[Source data]
....................

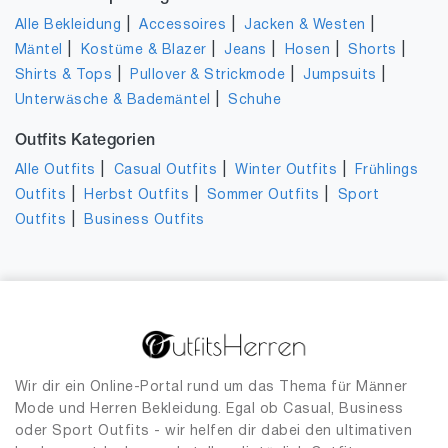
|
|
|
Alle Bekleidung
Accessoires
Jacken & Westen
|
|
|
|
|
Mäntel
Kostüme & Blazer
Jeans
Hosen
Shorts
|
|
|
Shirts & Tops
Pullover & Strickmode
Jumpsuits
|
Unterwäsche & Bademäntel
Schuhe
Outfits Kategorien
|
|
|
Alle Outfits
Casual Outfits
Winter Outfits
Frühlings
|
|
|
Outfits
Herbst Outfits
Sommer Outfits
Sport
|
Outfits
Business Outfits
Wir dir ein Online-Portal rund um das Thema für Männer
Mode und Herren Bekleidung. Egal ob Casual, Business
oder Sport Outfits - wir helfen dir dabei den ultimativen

....................

What you are asked to do: Write out the text from the data above again, replacing each "Bekleidung" with "Kleidung" and leaving everything else unchanged. Do not include the pictures in your answer.

Result below:
|
|
|
Alle Kleidung
Accessoires
Jacken & Westen
|
|
|
|
|
Mäntel
Kostüme & Blazer
Jeans
Hosen
Shorts
|
|
|
Shirts & Tops
Pullover & Strickmode
Jumpsuits
|
Unterwäsche & Bademäntel
Schuhe
Outfits Kategorien
|
|
|
Alle Outfits
Casual Outfits
Winter Outfits
Frühlings
|
|
|
Outfits
Herbst Outfits
Sommer Outfits
Sport
|
Outfits
Business Outfits
Wir dir ein Online-Portal rund um das Thema für Männer
Mode und Herren Kleidung. Egal ob Casual, Business
oder Sport Outfits - wir helfen dir dabei den ultimativen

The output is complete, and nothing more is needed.